* **What you have to do**
For the entries that follow, count the lines containing the string "true" and write only the number.

* **Data under study**

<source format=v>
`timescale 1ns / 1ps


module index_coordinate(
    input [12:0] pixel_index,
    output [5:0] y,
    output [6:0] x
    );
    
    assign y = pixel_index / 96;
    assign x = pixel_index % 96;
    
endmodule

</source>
...
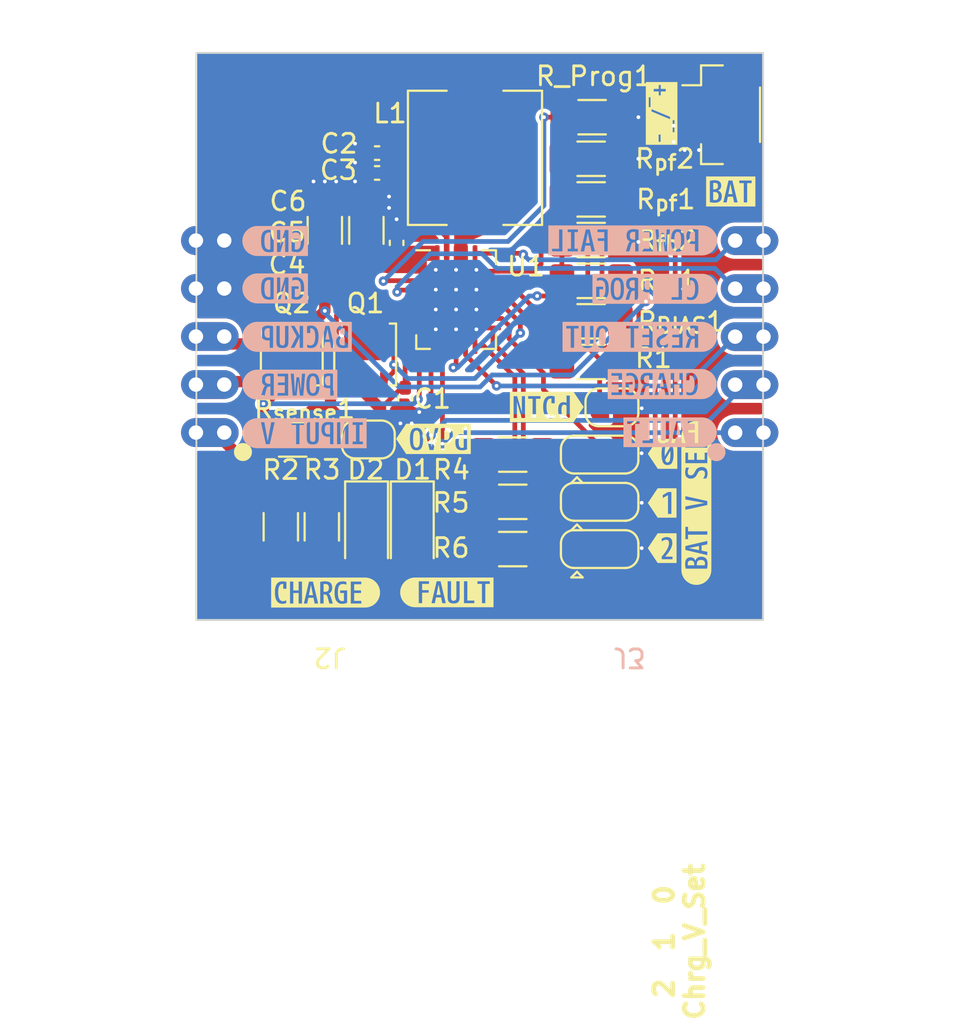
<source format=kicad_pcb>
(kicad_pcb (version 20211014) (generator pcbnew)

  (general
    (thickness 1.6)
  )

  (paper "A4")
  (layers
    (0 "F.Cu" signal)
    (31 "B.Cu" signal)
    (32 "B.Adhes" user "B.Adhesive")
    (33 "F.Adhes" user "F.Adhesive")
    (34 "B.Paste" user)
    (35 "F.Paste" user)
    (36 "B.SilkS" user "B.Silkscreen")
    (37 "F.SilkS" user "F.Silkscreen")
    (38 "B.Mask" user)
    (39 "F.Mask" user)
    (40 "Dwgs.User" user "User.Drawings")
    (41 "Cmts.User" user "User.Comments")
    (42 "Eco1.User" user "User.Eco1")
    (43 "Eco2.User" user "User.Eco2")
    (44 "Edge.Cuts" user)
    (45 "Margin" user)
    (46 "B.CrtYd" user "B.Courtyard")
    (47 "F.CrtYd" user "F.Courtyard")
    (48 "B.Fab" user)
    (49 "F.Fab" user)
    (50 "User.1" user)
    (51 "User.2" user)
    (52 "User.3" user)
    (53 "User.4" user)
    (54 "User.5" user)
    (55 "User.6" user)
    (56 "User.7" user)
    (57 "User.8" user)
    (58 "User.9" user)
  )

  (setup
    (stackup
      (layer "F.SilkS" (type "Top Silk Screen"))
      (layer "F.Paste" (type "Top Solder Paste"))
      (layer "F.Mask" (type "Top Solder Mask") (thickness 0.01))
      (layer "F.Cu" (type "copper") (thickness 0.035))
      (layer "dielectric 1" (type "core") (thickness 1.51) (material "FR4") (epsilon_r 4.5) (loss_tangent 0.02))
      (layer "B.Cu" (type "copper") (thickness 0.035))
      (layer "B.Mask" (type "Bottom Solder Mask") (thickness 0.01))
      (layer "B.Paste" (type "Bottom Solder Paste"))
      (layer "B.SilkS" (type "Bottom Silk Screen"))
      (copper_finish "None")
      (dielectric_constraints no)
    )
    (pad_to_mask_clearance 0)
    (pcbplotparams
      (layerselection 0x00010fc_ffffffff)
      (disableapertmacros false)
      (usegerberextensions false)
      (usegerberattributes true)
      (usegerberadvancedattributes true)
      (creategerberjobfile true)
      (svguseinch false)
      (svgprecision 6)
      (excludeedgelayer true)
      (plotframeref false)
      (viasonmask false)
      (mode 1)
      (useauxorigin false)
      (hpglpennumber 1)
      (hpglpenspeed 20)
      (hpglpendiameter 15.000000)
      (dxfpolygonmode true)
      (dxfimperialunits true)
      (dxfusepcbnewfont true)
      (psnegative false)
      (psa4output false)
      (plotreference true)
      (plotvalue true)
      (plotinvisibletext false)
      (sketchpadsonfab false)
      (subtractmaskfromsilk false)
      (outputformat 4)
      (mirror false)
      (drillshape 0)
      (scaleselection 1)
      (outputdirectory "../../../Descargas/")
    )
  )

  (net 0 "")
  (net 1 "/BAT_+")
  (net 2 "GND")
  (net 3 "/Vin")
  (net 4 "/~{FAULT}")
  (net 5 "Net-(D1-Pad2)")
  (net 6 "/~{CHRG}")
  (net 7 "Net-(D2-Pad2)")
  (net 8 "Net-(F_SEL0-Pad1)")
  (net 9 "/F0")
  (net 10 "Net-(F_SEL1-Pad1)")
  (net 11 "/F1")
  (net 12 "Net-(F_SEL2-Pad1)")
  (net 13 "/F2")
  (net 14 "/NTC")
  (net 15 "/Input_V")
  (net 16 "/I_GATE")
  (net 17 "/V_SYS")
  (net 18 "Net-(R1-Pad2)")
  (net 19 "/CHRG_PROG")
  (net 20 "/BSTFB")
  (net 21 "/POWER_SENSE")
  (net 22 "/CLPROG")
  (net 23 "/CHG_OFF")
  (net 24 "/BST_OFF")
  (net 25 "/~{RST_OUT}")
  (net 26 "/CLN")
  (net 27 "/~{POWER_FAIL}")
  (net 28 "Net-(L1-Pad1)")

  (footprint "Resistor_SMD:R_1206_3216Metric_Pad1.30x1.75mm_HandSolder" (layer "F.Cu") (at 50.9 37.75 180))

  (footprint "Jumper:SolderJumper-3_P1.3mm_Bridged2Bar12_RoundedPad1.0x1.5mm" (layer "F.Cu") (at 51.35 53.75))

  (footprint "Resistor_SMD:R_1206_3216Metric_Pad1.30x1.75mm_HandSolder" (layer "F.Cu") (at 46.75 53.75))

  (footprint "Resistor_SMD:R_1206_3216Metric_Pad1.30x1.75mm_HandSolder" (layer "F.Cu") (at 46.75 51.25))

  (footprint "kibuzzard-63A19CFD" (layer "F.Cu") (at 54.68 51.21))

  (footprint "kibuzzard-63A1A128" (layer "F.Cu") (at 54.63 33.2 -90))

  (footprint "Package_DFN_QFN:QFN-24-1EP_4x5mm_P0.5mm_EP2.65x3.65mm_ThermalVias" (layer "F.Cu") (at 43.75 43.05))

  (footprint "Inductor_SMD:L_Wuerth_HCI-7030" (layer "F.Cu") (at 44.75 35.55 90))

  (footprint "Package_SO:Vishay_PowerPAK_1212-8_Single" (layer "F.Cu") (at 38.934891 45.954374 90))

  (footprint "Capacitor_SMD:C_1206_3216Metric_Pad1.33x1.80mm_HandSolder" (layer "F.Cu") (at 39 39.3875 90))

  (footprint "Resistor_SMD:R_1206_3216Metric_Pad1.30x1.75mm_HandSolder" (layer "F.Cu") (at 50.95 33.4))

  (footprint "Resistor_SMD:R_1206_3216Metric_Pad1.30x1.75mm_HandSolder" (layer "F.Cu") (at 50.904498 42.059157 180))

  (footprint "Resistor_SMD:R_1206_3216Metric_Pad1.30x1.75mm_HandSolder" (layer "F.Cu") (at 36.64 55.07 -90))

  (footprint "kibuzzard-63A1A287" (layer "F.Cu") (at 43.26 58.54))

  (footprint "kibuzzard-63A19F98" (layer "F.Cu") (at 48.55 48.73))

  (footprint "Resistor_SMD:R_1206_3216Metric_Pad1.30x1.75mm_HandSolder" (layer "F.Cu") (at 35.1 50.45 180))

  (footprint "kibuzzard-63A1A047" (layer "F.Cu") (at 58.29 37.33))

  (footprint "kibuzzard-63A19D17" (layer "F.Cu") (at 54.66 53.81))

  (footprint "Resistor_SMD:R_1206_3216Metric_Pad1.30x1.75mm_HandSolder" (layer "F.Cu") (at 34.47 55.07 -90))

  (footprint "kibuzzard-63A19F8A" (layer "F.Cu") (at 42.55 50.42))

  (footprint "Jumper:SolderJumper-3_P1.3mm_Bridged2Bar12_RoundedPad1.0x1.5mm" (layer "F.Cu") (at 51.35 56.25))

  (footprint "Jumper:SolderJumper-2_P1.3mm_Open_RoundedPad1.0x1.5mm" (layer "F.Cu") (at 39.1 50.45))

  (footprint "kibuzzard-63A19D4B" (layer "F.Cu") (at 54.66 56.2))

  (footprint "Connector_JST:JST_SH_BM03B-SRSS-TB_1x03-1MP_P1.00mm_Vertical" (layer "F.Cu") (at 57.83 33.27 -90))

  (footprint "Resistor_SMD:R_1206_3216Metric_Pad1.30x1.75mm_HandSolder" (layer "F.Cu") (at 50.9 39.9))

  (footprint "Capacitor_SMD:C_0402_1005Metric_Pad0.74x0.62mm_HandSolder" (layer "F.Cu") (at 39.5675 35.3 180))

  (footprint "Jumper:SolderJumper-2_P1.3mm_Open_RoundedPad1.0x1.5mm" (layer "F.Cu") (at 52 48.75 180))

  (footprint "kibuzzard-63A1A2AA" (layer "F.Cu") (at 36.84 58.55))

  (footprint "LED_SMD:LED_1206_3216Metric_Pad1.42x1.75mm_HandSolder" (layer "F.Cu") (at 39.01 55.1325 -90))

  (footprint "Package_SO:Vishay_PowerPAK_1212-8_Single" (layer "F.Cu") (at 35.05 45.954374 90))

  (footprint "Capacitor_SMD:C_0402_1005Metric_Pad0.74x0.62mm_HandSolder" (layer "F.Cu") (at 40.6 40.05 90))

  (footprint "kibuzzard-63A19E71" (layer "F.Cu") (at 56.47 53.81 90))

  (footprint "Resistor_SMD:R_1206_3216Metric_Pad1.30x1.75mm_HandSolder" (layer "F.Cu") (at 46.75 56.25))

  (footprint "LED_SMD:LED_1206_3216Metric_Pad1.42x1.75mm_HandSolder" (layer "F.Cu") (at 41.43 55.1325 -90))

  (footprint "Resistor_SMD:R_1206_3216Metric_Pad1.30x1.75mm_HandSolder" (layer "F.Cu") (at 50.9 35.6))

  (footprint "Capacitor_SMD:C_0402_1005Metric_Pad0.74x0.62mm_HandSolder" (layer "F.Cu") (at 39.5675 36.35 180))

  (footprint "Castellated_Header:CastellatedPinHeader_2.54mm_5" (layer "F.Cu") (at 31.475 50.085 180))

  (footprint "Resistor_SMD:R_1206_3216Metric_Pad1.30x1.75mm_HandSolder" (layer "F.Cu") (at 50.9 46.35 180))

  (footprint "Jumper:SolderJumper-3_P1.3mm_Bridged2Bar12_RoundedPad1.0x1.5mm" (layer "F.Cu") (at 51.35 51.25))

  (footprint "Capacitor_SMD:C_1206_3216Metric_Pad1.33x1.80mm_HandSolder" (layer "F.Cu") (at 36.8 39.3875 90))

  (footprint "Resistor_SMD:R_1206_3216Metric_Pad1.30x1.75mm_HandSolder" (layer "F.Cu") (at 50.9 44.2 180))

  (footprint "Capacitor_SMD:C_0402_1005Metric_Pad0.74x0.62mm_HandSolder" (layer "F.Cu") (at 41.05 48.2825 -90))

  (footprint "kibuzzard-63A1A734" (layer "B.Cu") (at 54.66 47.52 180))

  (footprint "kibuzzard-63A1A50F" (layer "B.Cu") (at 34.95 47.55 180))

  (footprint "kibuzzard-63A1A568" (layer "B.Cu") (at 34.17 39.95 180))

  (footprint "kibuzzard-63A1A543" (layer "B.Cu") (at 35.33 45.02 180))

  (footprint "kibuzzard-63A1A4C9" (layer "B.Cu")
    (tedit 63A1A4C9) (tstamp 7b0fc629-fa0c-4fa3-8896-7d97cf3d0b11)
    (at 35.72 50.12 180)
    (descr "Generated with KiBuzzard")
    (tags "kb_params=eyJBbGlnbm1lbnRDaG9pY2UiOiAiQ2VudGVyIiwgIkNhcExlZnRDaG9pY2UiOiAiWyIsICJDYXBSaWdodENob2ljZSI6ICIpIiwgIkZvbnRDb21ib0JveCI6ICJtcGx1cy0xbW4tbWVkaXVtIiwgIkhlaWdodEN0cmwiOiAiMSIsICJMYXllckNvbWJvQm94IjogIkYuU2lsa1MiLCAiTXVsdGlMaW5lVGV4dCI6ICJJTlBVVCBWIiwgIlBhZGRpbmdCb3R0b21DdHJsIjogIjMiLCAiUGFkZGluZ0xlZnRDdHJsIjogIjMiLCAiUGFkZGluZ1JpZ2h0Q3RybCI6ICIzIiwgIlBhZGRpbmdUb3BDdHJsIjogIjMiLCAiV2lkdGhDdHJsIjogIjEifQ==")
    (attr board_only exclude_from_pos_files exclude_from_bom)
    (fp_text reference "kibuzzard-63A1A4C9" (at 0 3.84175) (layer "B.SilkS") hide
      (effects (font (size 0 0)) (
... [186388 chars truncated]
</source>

* **Result of the task**
9